─── PASSAGE FOR REVIEW

The fifth season of the long-running Australian outback drama McLeod's Daughters began airing on 9 February 2005 and concluded on 23 November 2005 with a total of 32 episodes.

This is the first season where the opening credits are changed. They now feature both the actor's or actress' name and the character's name. Also, the theme song is now a remixed version of the original, still performed by Rebecca Lavelle.

Bridie Carter (Tess), Simmone Jade Mackinnon (Stevie), Aaron Jeffery (Alex), Brett Tucker (Dave), and Michala Banas (Kate) return as main cast members. Myles Pollard (Nick) returns as a main cast member before his character leaves for Argentina. He will return in the sixth season as a recurring character when it is discovered Nick is still alive. Sonia Todd returns as a recurring character for several episodes after being a main character during the first four seasons. Jonny Pasvolsky joins the main cast in the middle of season as Rob Shelton, the new overseer on Killarney.

Cast

Main.
 Bridie Carter as Tess Silverman McLeod Ryan
 Simmone Jade Mackinnon as Stevie Hall
 Rachael Carpani as Jodi Fountain
 Aaron Jeffery as Alex Ryan
 Myles Pollard as Nick Ryan (episodes 1—16)
 Brett Tucker as Dave Brewer
 Michala Banas as Kate Manfredi
 Jonny Pasvolsky as Rob Shelton (episode 16—)

──────
─── SOURCE MATERIAL

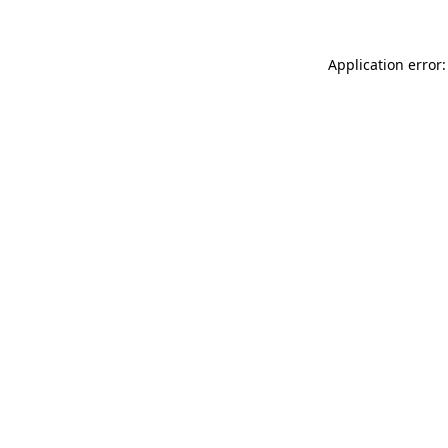
Application error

──────

HOW TO COMPLETE THIS TASK :: Summarize the McLeod's Daughters season five text in two sentences. The data was taken from a different source than the text.

WRITTEN ANSWER :: The fifth season of the Australian outback drama McLeod's Daughters aired from 9 February to 23 November 2005 across 32 episodes, with opening credits that now show both actor and character names and a remixed theme song still performed by Rebecca Lavelle. Bridie Carter and several other main cast members return, while Myles Pollard's Nick leaves for Argentina and Jonny Pasvolsky joins the main cast mid-season as Rob Shelton, the new overseer on Killarney.